Mas uma coisa é certa, a raiz vem dos charruas e minuanos, guerreiros antigos moldados pelo vento e pela vastidão do pampa, com a coragem e o sonho trazidos de longe pelos espanhóis. É ser aquele que zela pela terra, pelo fogo, pelo mate compartilhado, e que entende que liberdade e irmandade são feitos de gestos simples e de grandes atos.
Só por volta da metade do século XIX, especialmente depois do legado da Revolução Farroupilha, o nome “gaúcho” abandona a carga pejorativa. Passa, então, a ser símbolo de bravura, honra e patriotismo.
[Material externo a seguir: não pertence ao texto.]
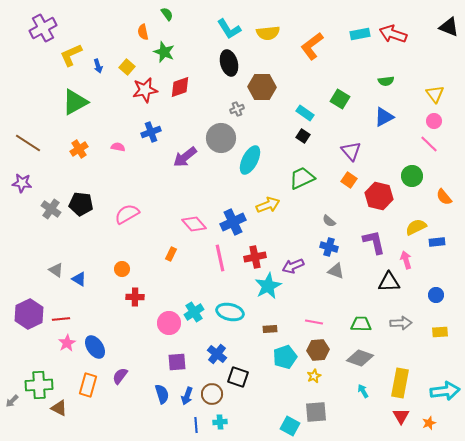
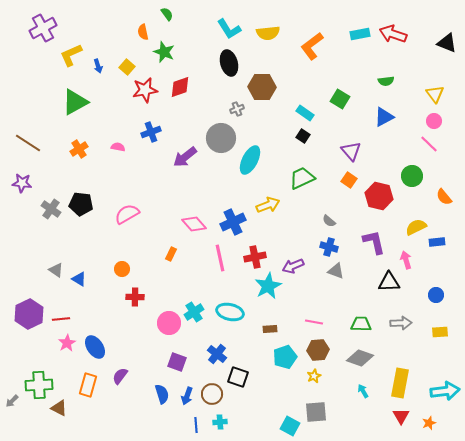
black triangle at (449, 27): moved 2 px left, 16 px down
purple square at (177, 362): rotated 24 degrees clockwise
O aventureiro transforma-se em figura digna, celebrada por sua coragem e pelo sentimento profundo de liberdade.
"Eu vi corpos de tropas mais numerosos, batalhas mais disputadas, mas nunca vi, em nenhuma parte, homens mais valentes que os da bela Cavalaria Rio-grandense, em cujas filas principiei a desprezar o perigo e combater dignamente pela causa sagrada das nações.
Quantas vezes tenho tentado patentear ao mundo os feitos assombrosos que vi realizar por essa viril destemida gente , que sustentou por mais de nove anos contra um poderoso império a mais encarniçada e gloriosa luta.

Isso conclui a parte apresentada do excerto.